Each row is one complete consequence chain. goal is the finding that triggered it (e.g. Autonomous remediation: fix.format (1 violation(s) — rules: style.formatter_required ...)); approved_by / approval_authority is the authority that authorized execution — risk_classification.safe_auto_approval on the risk-classified-safe autonomous path, or principal.governor on the human-approval path; pre_sha → post_sha with files_changed is the executed mutation. This is the query behind the README "Live Audit Trail" — the causal chain (Finding → Proposal → Approval → Execution → File change) read end-to-end from one join.


Boundaries

The claims above state what CORE enforces. This section states where a named mechanism's coverage deliberately ends, so a reviewer does not read an out-of-scope path as a gap.

Worktree execution sandbox (ADR-106 / ADR-071 D2.2).

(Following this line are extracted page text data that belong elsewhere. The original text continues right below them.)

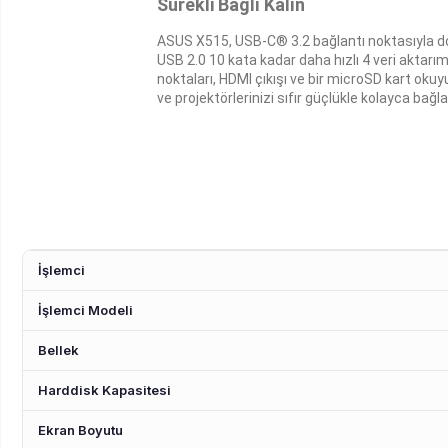
Sürekli Bağlı Kalın
ASUS X515, USB-C® 3.2 bağlantı noktasıyla don
USB 2.0 10 kata kadar daha hızlı 4 veri aktarı
noktaları, HDMI çıkışı ve bir microSD kart okuy
ve projektörlerinizi sıfır güçlükle kolayca bağla
İşlemci
İşlemci Modeli
Bellek
Harddisk Kapasitesi
Ekran Boyutu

Write actions execute inside a hermetic git worktree — mutations land in the sandbox and are copy-propagated back only on success, bounded to the declared production set — only when the caller supplies pre_execution_sha. The autonomous/daemon path supplies it (src/will/autonomy/proposal_executor.py, proposal_execution_pipeline.py); a direct CLI invocation leaves it None and executes against the real working tree by design. The boundary is intentional: CLI is a governor-operated surface — the operator authored the change and runs under the D2.1 stop/start protocol — so it is out of sandbox scope, not an oversight. This mirrors the authorization boundary in claim 5: a CLI-direct dangerous write is the same named residual, covered by governor operation plus the audit → consequence loop rather than by the inline mechanism.

Verify the gate: grep -n "pre_execution_sha is None" src/body/atomic/sandbox_lifecycle.py shows the sandbox is skipped when no sha is supplied; grep -rn "pre_execution_sha=" src/will/autonomy/ shows the autonomous callers that supply it. No CLI path does.


Scope

V1 covers ten claims chosen for what they prove together: a single read gateway (1), no executor bypass (2), no layer bypass at the API surface (3), no untracked mutation (4), no auto-execution of a dangerous action without approval (5), end-to-end causal traceability from finding to file change (6), governor-only API enforcement at the dependency layer (7), autonomous commit authorship integrity (8), .intent/ immutability enforced through staged regeneration (9), and blackboard publisher namespace constraints (10). Other claims worth adding — autonomous test-loop honesty, symbol-level test gap convergence — are deferred until the cited mechanisms stabilize.

If you find a row whose command no longer produces the cited evidence, the disagreement is the bug, not the test.


Last verified: 2026-06-29 against main. Claims 7–10 added; claims 1–6 not re-run this session — verify independently if auditing the full set.